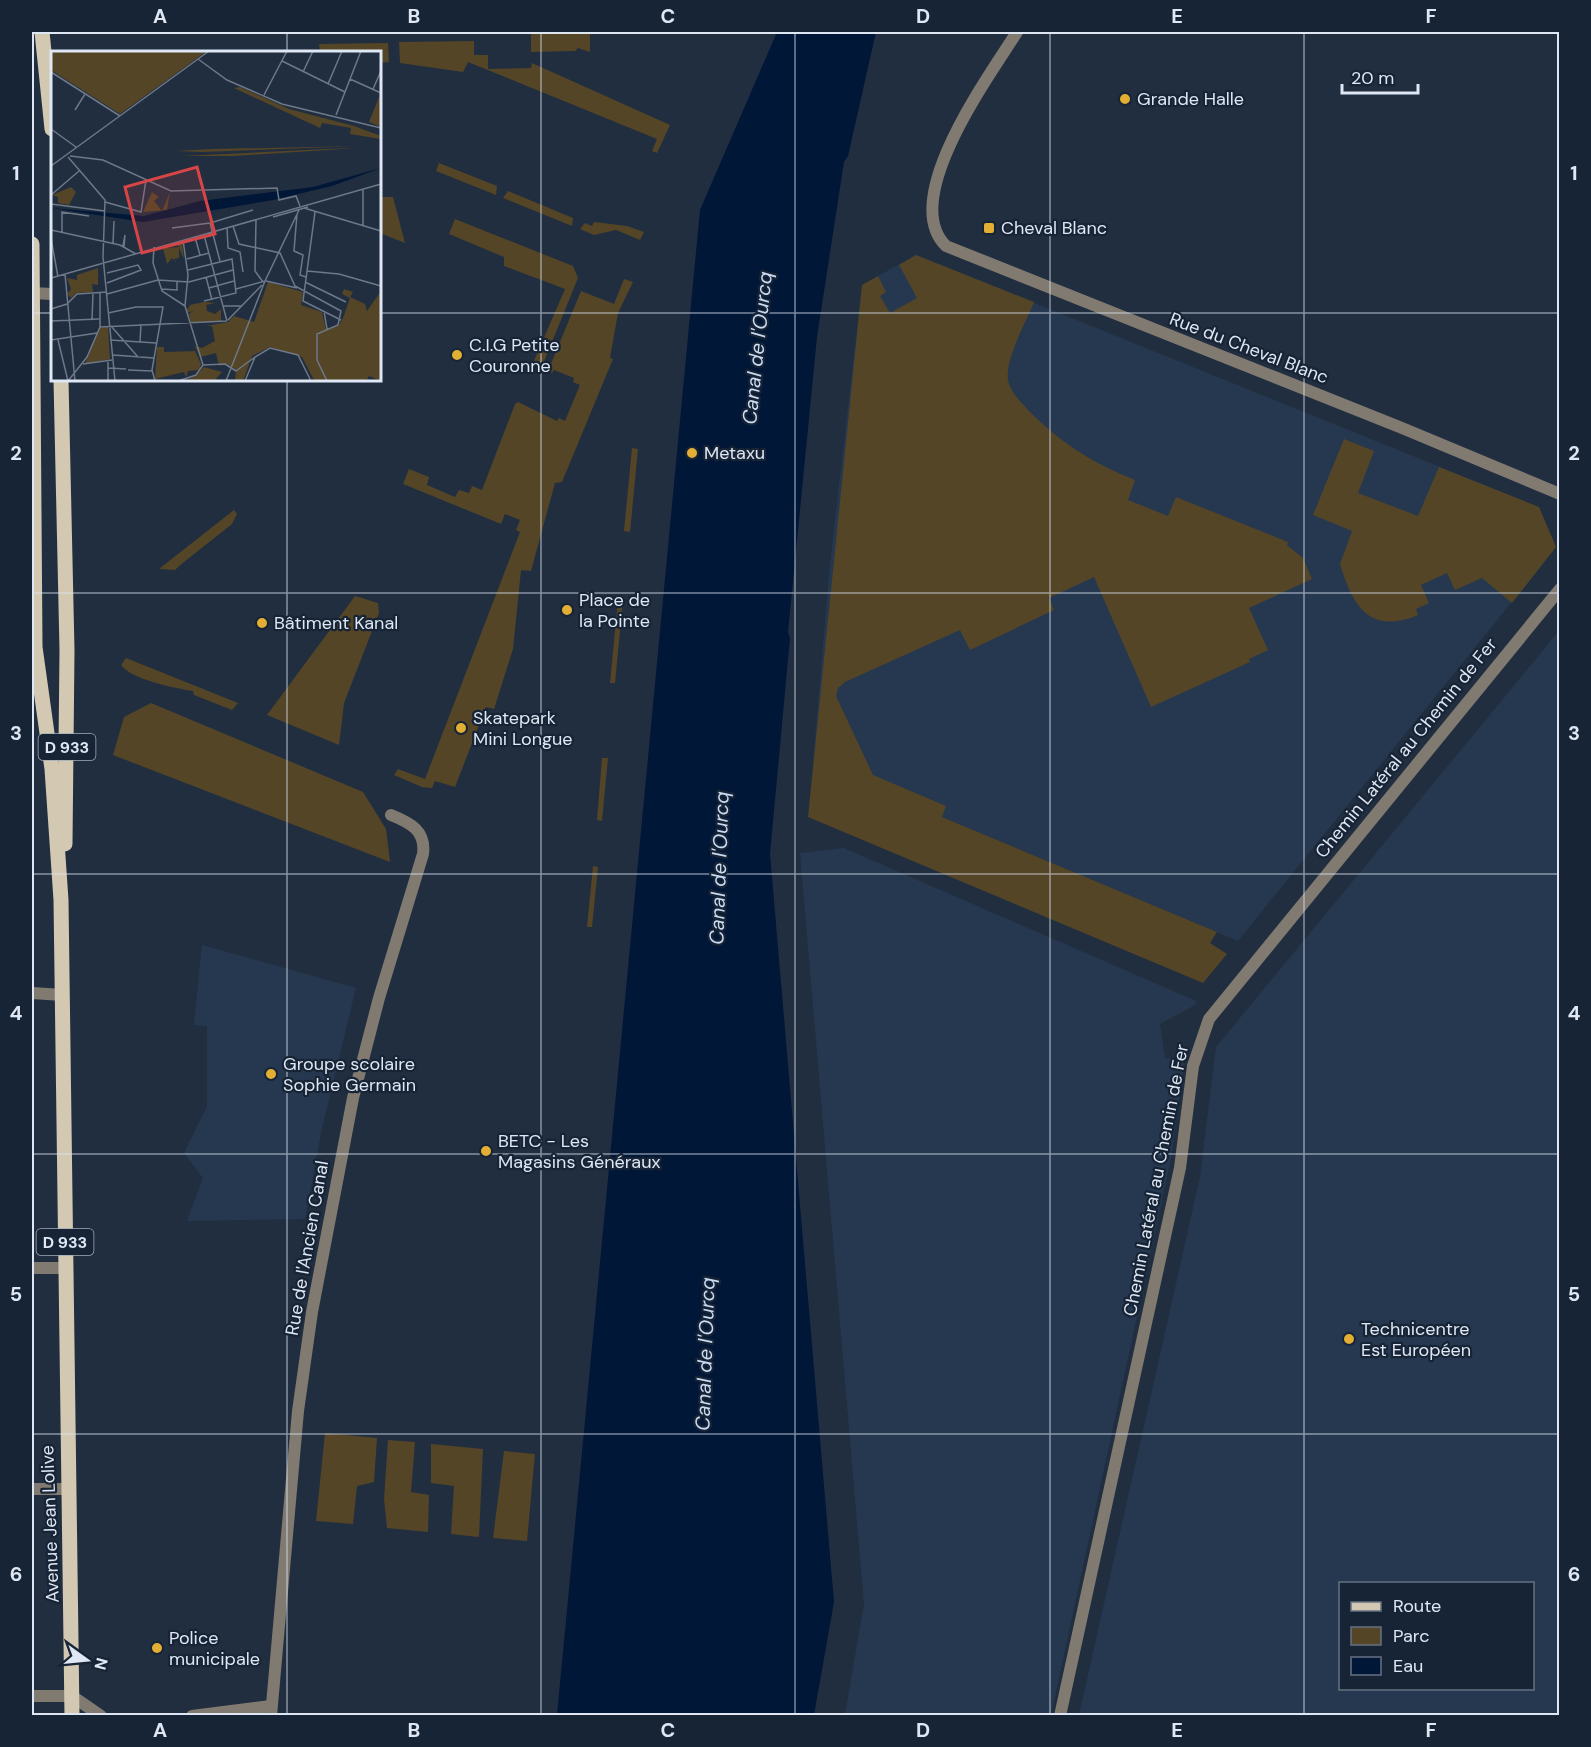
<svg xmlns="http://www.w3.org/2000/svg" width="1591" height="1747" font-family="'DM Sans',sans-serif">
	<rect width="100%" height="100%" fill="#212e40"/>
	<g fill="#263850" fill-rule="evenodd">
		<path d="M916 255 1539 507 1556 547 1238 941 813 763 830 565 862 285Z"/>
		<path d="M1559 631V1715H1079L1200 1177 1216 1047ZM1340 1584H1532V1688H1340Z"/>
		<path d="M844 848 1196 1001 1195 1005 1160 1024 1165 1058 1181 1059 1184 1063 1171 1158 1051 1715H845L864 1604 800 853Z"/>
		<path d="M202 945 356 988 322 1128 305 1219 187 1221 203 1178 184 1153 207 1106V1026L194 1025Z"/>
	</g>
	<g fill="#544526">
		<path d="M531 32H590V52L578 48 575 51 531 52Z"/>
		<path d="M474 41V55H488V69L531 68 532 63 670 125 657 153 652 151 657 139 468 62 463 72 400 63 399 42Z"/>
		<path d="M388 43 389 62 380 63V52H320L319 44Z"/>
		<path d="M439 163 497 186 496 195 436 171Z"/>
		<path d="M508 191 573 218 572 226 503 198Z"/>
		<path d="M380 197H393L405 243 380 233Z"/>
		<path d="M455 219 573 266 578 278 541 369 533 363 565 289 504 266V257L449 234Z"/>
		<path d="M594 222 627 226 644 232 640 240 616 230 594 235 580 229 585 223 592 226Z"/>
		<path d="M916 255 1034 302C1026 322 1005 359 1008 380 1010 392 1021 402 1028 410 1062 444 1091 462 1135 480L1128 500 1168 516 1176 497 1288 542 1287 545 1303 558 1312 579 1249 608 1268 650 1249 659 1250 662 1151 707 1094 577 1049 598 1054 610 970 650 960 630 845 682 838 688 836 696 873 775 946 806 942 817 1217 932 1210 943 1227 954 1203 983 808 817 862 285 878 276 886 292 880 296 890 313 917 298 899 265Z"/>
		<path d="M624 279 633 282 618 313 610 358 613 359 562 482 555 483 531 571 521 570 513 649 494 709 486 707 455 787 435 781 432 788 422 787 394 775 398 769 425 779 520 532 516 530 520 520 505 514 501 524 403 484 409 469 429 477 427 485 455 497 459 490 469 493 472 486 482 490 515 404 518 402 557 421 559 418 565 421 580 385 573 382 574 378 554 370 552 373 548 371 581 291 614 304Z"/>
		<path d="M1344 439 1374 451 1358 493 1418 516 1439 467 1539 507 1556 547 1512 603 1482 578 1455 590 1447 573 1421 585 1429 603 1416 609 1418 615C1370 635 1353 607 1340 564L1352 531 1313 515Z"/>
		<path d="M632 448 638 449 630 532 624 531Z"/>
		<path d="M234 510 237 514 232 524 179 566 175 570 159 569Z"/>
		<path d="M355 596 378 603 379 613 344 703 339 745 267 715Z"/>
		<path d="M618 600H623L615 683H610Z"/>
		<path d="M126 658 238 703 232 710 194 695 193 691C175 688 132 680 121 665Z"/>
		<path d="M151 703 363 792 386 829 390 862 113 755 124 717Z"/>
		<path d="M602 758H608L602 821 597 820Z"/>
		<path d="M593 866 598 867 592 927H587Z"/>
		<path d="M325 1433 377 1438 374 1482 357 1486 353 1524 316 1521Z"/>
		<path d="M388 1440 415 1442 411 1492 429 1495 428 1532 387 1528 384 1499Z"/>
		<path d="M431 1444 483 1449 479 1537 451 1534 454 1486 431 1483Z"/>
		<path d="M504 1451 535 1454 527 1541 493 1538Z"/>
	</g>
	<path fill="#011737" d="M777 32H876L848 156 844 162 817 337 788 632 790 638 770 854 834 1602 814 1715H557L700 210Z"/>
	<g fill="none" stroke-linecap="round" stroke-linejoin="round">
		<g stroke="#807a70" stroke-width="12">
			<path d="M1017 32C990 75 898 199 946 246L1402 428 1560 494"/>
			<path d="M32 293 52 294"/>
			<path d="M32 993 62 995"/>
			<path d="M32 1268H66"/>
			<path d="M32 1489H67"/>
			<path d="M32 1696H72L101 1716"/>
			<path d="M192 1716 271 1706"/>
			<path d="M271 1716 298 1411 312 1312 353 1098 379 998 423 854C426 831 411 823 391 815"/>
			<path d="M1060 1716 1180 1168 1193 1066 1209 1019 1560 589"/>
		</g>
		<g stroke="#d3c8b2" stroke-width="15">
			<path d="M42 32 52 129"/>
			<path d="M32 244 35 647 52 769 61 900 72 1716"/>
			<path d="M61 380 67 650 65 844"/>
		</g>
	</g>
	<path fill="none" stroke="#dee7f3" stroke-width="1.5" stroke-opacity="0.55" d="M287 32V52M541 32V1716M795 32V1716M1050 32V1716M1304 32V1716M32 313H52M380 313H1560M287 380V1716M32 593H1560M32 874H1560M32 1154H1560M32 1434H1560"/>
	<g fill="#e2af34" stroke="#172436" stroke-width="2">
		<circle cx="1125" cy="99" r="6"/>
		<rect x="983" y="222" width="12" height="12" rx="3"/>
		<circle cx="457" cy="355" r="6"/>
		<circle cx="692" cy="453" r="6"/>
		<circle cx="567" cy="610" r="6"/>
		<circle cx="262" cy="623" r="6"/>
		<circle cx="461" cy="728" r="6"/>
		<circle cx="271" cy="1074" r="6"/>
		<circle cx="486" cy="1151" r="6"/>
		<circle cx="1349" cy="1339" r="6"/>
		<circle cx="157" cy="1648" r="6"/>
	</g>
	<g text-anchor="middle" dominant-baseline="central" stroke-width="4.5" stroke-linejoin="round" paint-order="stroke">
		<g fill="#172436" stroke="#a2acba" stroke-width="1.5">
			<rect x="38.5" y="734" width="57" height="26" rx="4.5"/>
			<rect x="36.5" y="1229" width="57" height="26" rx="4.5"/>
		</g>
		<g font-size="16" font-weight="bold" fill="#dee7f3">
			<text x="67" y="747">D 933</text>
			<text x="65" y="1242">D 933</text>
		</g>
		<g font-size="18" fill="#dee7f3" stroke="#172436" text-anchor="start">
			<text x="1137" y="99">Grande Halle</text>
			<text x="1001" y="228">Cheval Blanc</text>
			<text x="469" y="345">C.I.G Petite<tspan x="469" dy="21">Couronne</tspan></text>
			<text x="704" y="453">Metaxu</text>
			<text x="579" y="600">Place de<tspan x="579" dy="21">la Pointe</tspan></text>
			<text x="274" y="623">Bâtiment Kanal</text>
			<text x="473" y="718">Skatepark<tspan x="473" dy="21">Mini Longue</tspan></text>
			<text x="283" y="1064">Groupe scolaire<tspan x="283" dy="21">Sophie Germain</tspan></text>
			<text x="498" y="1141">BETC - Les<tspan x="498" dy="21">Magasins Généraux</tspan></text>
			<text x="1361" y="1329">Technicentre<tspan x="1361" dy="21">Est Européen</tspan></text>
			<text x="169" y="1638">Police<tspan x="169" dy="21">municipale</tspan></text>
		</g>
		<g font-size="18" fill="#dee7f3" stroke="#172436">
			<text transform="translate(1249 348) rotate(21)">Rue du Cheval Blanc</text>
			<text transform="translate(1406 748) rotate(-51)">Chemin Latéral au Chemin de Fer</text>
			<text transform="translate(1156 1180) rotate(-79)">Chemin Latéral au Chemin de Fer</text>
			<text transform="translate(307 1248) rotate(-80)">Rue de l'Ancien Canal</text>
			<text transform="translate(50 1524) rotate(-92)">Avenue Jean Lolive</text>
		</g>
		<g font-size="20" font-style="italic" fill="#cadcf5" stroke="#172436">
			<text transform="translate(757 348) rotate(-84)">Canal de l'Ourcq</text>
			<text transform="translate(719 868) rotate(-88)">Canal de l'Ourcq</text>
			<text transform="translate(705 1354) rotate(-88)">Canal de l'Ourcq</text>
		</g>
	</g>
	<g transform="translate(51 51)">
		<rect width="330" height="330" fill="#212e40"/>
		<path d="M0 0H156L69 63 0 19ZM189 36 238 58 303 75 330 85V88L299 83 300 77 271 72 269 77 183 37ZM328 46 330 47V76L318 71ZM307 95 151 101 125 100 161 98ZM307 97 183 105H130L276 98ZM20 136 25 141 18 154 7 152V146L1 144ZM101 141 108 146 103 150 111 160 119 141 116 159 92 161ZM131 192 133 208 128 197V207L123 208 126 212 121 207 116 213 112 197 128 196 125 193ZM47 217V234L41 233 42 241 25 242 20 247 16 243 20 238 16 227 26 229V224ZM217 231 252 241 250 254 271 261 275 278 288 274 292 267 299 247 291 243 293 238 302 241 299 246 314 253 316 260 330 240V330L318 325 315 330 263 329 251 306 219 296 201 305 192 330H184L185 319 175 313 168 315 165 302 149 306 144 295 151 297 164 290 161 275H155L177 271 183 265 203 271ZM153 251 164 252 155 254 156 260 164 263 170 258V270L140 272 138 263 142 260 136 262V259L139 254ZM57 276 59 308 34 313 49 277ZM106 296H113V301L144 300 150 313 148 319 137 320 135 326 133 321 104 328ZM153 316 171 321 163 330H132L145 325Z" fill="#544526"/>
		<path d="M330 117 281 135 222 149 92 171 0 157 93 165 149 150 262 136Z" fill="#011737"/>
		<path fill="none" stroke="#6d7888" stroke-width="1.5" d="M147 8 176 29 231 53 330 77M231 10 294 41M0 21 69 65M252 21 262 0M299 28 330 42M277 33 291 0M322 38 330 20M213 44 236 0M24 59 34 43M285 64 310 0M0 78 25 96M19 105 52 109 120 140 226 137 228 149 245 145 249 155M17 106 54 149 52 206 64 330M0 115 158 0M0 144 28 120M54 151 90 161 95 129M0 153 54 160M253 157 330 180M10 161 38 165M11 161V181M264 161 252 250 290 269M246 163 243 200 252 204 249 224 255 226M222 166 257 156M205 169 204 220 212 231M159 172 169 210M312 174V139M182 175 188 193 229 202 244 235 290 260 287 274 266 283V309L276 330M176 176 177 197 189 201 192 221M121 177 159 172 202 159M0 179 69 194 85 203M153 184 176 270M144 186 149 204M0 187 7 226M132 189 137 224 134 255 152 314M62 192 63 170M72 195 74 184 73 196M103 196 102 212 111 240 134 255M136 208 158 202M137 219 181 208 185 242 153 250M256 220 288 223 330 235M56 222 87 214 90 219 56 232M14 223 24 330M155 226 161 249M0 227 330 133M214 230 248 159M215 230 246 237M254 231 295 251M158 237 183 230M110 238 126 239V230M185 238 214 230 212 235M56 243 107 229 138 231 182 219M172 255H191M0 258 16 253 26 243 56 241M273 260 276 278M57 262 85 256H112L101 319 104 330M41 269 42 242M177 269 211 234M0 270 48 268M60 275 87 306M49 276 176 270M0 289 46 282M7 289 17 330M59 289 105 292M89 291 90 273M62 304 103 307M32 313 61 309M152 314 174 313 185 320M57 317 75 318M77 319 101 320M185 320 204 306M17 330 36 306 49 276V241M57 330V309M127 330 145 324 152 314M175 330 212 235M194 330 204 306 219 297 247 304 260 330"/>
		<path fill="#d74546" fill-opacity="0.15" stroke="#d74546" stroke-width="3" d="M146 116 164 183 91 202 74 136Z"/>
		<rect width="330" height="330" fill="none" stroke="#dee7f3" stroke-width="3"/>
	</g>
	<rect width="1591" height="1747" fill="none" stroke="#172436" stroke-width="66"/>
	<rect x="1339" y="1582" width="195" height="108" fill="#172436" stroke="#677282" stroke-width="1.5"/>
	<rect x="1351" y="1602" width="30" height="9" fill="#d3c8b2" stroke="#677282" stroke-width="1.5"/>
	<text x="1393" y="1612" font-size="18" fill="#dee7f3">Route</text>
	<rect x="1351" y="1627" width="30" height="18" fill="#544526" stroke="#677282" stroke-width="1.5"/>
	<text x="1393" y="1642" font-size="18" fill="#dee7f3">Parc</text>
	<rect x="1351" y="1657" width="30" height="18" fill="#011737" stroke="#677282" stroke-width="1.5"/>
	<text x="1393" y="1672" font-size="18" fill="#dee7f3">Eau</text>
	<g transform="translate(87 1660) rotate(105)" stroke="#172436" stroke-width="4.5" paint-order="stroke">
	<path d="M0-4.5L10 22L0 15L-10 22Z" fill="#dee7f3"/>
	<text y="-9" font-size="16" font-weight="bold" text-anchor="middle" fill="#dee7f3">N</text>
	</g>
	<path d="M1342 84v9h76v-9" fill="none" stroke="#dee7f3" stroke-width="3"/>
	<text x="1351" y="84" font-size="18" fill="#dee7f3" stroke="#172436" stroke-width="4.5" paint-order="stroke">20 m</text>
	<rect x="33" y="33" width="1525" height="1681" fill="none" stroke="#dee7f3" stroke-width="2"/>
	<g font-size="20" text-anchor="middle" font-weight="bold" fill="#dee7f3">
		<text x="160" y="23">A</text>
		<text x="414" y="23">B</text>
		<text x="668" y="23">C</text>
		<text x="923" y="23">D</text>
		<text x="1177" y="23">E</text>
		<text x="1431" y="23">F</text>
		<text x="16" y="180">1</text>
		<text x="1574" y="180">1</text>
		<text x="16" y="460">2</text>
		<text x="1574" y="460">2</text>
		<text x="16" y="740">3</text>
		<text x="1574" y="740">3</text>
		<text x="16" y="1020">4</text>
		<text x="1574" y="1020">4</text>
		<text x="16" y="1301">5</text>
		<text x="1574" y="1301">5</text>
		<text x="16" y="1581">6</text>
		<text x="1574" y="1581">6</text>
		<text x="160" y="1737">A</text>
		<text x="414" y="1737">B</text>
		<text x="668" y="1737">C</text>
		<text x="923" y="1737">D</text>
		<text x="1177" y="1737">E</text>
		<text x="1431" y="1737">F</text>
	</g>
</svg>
——————————
> Task objective: Look for the string "round" in the records, and copy every line where it is found.

> Solution to this exercise:
	<g fill="none" stroke-linecap="round" stroke-linejoin="round">
	<g text-anchor="middle" dominant-baseline="central" stroke-width="4.5" stroke-linejoin="round" paint-order="stroke">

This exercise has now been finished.